The Prime Minister will announce plans for a new virtual hospital to create millions of new appointments and help shorten waiting lists, as he will declare that a ‘new world is coming’.
Keir Starmer will unveil plans for a new ‘online hospital’ in a bid to crack down on long waiting lists.
Will the Prime Minister be able to save the NHS with this digital service?
At the Labour conference in Liverpool, Starmer will set out plans for NHS Online, which will link patients with specialist doctors through the NHS App.
The reshaped system, which will be introduced in 2027, will reportedly deliver 8.5 million appointments in the first three years, cutting waiting lists for treatment.
According to NHS sources, these could include digestive conditions, ophthalmology and gynaecology. Starmer will declare a “new world is coming” during Tuesday’s speech, adding: “In decades to come, I want people to look back on this moment as the moment we renewed the NHS for a new world.”
The digital service will see patients get referred for scans and tests, receive clinical advice, and access prescriptions without stepping outside.
High-priority treatments with long waiting lists will be targeted first, with the scheme extended to more conditions over time.

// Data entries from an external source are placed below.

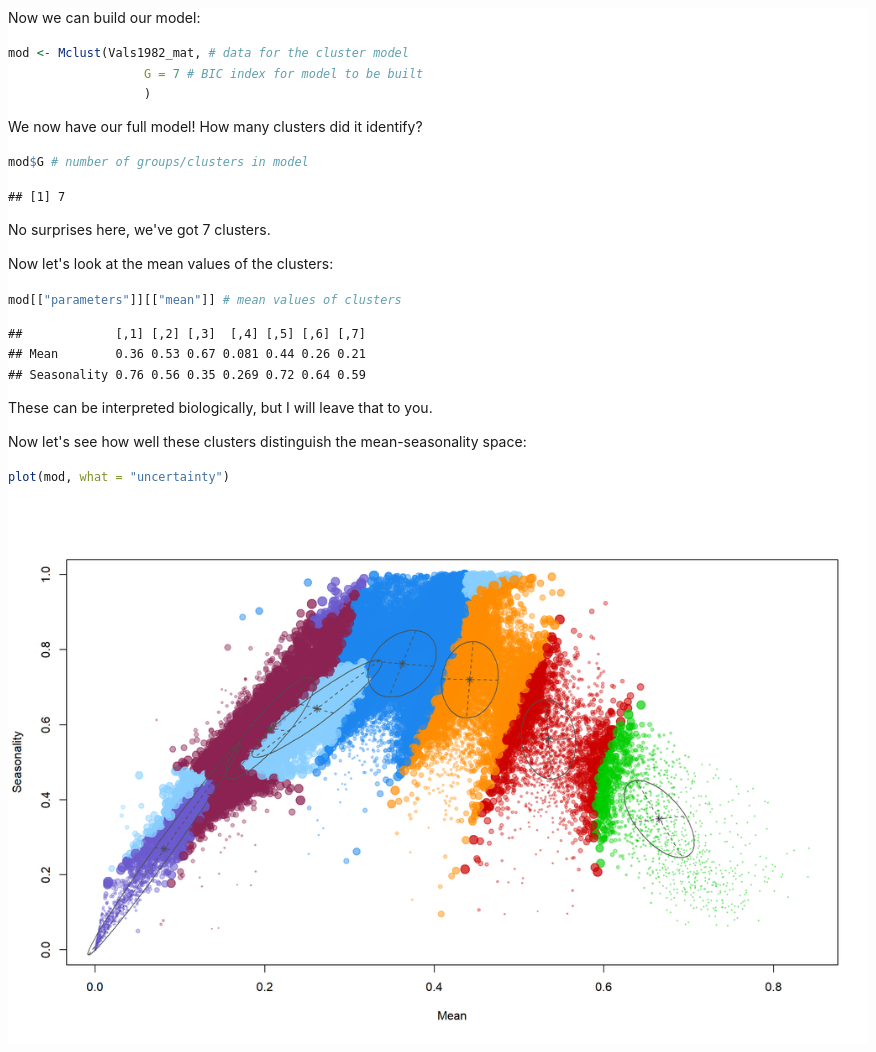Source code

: 

Now we can build our model:

```r
mod <- Mclust(Vals1982_mat, # data for the cluster model
                   G = 7 # BIC index for model to be built
                   )
```
We now have our full model! How many clusters did it identify?

```r
mod$G # number of groups/clusters in model
```

```
## [1] 7
```
No surprises here, we've got 7 clusters.  

Now let's look at the mean values of the clusters:

```r
mod[["parameters"]][["mean"]] # mean values of clusters
```

```
##             [,1] [,2] [,3]  [,4] [,5] [,6] [,7]
## Mean        0.36 0.53 0.67 0.081 0.44 0.26 0.21
## Seasonality 0.76 0.56 0.35 0.269 0.72 0.64 0.59
```
These can be interpreted biologically, but I will leave that to you.  

Now let's see how well these clusters distinguish the mean-seasonality space:

```r
plot(mod, what = "uncertainty")
```

<img src="02---classifications_files/figure-html/MClust1f-1.png" width="1152" />
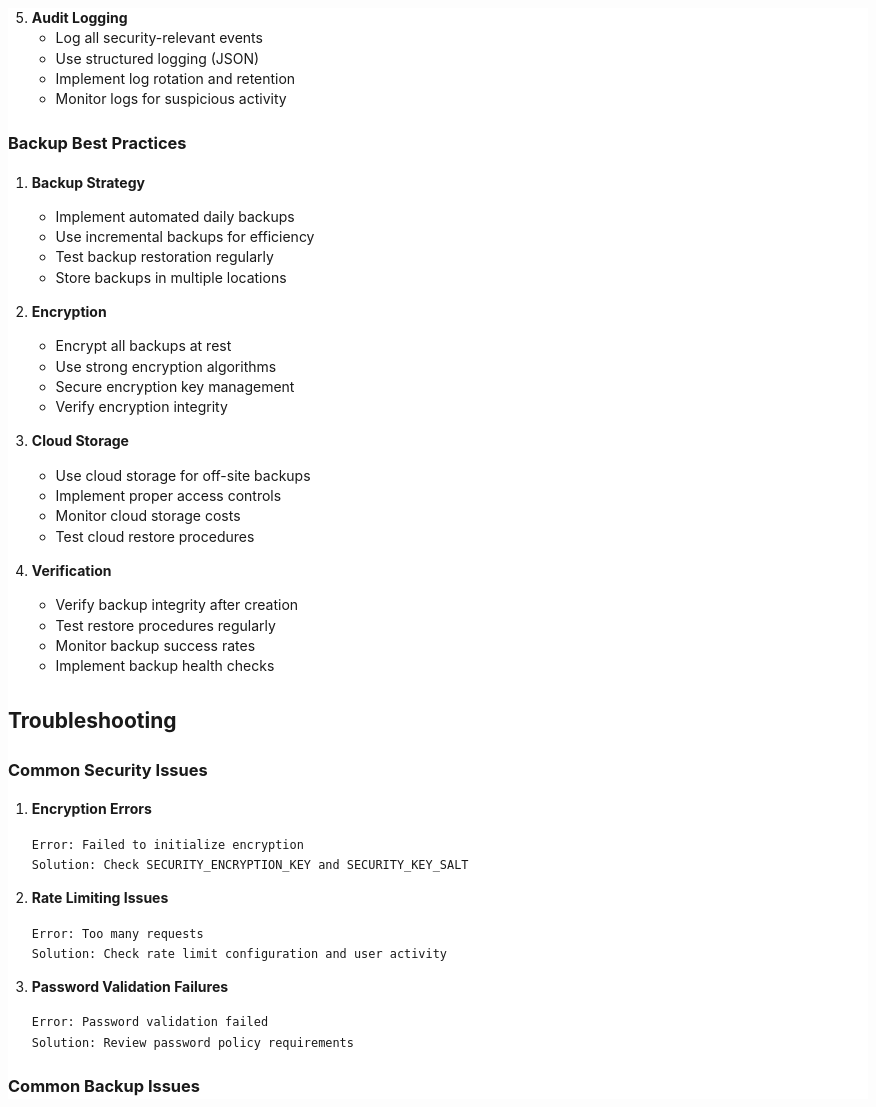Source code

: 5. **Audit Logging**
   - Log all security-relevant events
   - Use structured logging (JSON)
   - Implement log rotation and retention
   - Monitor logs for suspicious activity

### Backup Best Practices

1. **Backup Strategy**
   - Implement automated daily backups
   - Use incremental backups for efficiency
   - Test backup restoration regularly
   - Store backups in multiple locations

2. **Encryption**
   - Encrypt all backups at rest
   - Use strong encryption algorithms
   - Secure encryption key management
   - Verify encryption integrity

3. **Cloud Storage**
   - Use cloud storage for off-site backups
   - Implement proper access controls
   - Monitor cloud storage costs
   - Test cloud restore procedures

4. **Verification**
   - Verify backup integrity after creation
   - Test restore procedures regularly
   - Monitor backup success rates
   - Implement backup health checks

## Troubleshooting

### Common Security Issues

1. **Encryption Errors**
   ```
   Error: Failed to initialize encryption
   Solution: Check SECURITY_ENCRYPTION_KEY and SECURITY_KEY_SALT
   ```

2. **Rate Limiting Issues**
   ```
   Error: Too many requests
   Solution: Check rate limit configuration and user activity
   ```

3. **Password Validation Failures**
   ```
   Error: Password validation failed
   Solution: Review password policy requirements
   ```

### Common Backup Issues

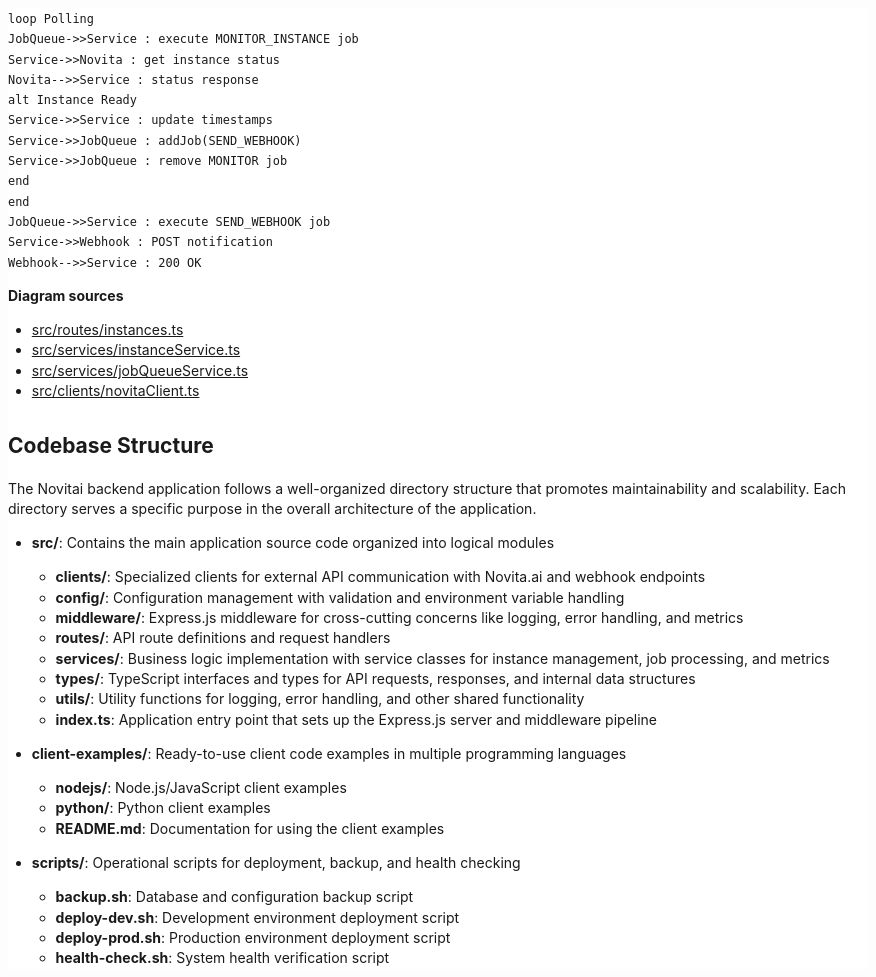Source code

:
 ```mermaid
loop Polling
JobQueue->>Service : execute MONITOR_INSTANCE job
Service->>Novita : get instance status
Novita-->>Service : status response
alt Instance Ready
Service->>Service : update timestamps
Service->>JobQueue : addJob(SEND_WEBHOOK)
Service->>JobQueue : remove MONITOR job
end
end
JobQueue->>Service : execute SEND_WEBHOOK job
Service->>Webhook : POST notification
Webhook-->>Service : 200 OK
```

**Diagram sources**
- [src/routes/instances.ts](file://src/routes/instances.ts#L1-L133)
- [src/services/instanceService.ts](file://src/services/instanceService.ts#L1-L516)
- [src/services/jobQueueService.ts](file://src/services/jobQueueService.ts#L1-L50)
- [src/clients/novitaClient.ts](file://src/clients/novitaClient.ts#L1-L50)

## Codebase Structure

The Novitai backend application follows a well-organized directory structure that promotes maintainability and scalability. Each directory serves a specific purpose in the overall architecture of the application.

- **src/**: Contains the main application source code organized into logical modules
  - **clients/**: Specialized clients for external API communication with Novita.ai and webhook endpoints
  - **config/**: Configuration management with validation and environment variable handling
  - **middleware/**: Express.js middleware for cross-cutting concerns like logging, error handling, and metrics
  - **routes/**: API route definitions and request handlers
  - **services/**: Business logic implementation with service classes for instance management, job processing, and metrics
  - **types/**: TypeScript interfaces and types for API requests, responses, and internal data structures
  - **utils/**: Utility functions for logging, error handling, and other shared functionality
  - **index.ts**: Application entry point that sets up the Express.js server and middleware pipeline

- **client-examples/**: Ready-to-use client code examples in multiple programming languages
  - **nodejs/**: Node.js/JavaScript client examples
  - **python/**: Python client examples
  - **README.md**: Documentation for using the client examples

- **scripts/**: Operational scripts for deployment, backup, and health checking
  - **backup.sh**: Database and configuration backup script
  - **deploy-dev.sh**: Development environment deployment script
  - **deploy-prod.sh**: Production environment deployment script
  - **health-check.sh**: System health verification script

Patients will still be able to see a doctor at their local hospital if they prefer, but the new service is designed to shorten waits for in-person appointments by diverting those who want to use the app from the queue.
The PM will tell Labour’s annual conference: “The responsibility of this party is not just to celebrate the NHS, it’s to make it better.
“A new chapter in the story of our NHS, harnessing the future, patients in control. Waiting times cut for every single person in this country. That’s national renewal, that’s a Britain built for all.”
Speaking to BBC Breakfast, Health Secretary Wes Streeting voiced his excitement for the new online hospital, hailing that it has “been proven to work” in some hospitals. He said: “It’s basically about modernising the NHS, helping it to move with the times.”
NHS England chief executive Sir Jim Mackey said the scheme would “deliver millions more appointments by the end of the decade, offering a real alternative for patients and more control over their own care”. It will build on innovations, such as a virtual triage system in Barking, Havering and Redbridge University Hospitals NHS Trust, which sped up referrals for specialist care as well as discharges from hospital.
It comes after Labour highlighted digital innovation as one of the fundamental themes in the 10-year NHS plan, which was published in July.
The plans were described as an “interesting experiment” by Dr Becks Fisher from the Nuffield Trust think tank, but she added: “At this stage, detail is largely lacking.
“And there are some difficult questions looming about implementation. Where will the doctors and nurses for this service be taken from? And how will they pass patients who need care from digital to physical services?”
So the shady spider, Starmer, is spinning his evil web once more!
There will be inadequate treatment for many patients as a result of the numerous flaws in this system, resulting in many people falling through the cracks.
There is a plan here, and it’s not for the good of your health.
It’s all about control. Our government want to keep us indoors, so that they can keep us all in one place – to control us!
I’m all for innovation and technology, but not to the point where it will make our NHS worse or our lives worse.
They are going to create a digital service, but they haven’t demonstrated how it will work, and they said that we will be able to access prescriptions without stepping outside. We all know that you physically have to get your prescriptions from the chemist – what is somebody going to bring us our medication, or are we going to now have virtual medication instead? Perhaps they will dispatch it by carrier pigeon.
People need to see a doctor face-to-face; it’s the only answer. Mark my words, in about 30 years or less, it will all be done by AI – there will be no doctors that are actually human.
Telephone consultation may help with a migraine or headache, but not with a tumour!
How can they possibly diagnose people over the internet? It’s bonkers, and what about the elderly, homeless, and those who are unable to use technology?
Starmer saving the NHS with online appointments! The only thing he’s saving is his own bacon. Um, tasty, not so tasty if it ended up on your plate. And it won’t be so tasty when people start ending up in the morgue because online consultation got it all wrong.